MedWatch- September is Sepsis Awareness Month from Medwatch 7 KSWO on Vimeo.
LAWTON, OK (KSWO)- September is Sepsis awareness month. Doctors and health officials across the nation are trying to get the word out about what it is and how to prevent it.
Sepsis is a severe infection in the tissue, caused by the presence of harmful bacteria, and their toxins, typically caused from infection of a wound.
When someone comes into the ER at Comanche County Memorial Hospital, they’re screened through a series of questions to see if they could possibly have sepsis.
“And if you meet a certain number then that flags us that you’re sepsis-positive so you came back positive on our screening tool and then we can alert the doctors and we have a certain protocol that we follow…make sure to get blood cultures, make sure to get antibiotics on board if need be early on so we can get it treated sooner rather than later,” said Rechelle Walters.
The signs and symptoms of the potentially life-threatening infections are:
-shivering, accompanied by fever or feeling very cold.
-extreme pain or discomfort
-clammy or discolored skin
-confusion or disorientation
-shortness of breath
-and a high heart rate
Dr. Kevin Hoos says this can occur when the body has an infection and tries to fight it off.

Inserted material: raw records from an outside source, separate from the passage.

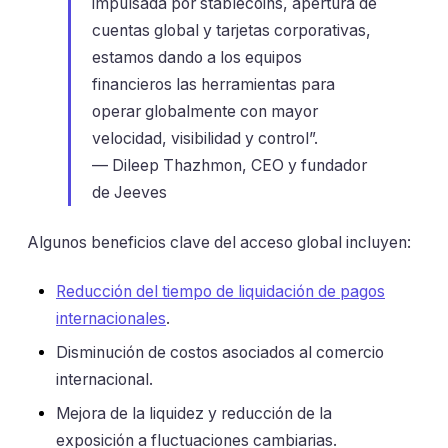
impulsada por stablecoins, apertura de
cuentas global y tarjetas corporativas,
estamos dando a los equipos
financieros las herramientas para
operar globalmente con mayor
velocidad, visibilidad y control”.
— Dileep Thazhmon, CEO y fundador
de Jeeves
Algunos beneficios clave del acceso global incluyen:
Reducción del tiempo de liquidación de pagos
internacionales
.
Disminución de costos asociados al comercio
internacional.
Mejora de la liquidez y reducción de la
exposición a fluctuaciones cambiarias.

“The body will release chemicals into the bloodstream to fight this infection and sometimes these chemicals can cause an inflammatory response within the body that can lead to a cascade of events that can cause tissue damage, organ failure and potentially death,” said Dr. Hoos.
Sepsis can come from almost any infection but the most common source of infection that doctor’s see in the Emergency Department are lungs, urinary tract, skin, and gut.
Dr. Hoos says the severity of the infection can be split up into three different parts.
“There’s sepsis that can advance to severe sepsis, that can advance to septic shock. What we strive to do is to capture this syndrome in the early stages and that way it is more easily treated and leads to better results,” Dr. Hoos said.
“It’s proven that once we detect that sepsis early on, that it actually does save lives and people have a better outcome if we detect it earlier,” said Walters
Hoos says people can help their chances of not getting sepsis by keeping your vaccinations up to date, and also by washing your hands and living a healthy lifestyle.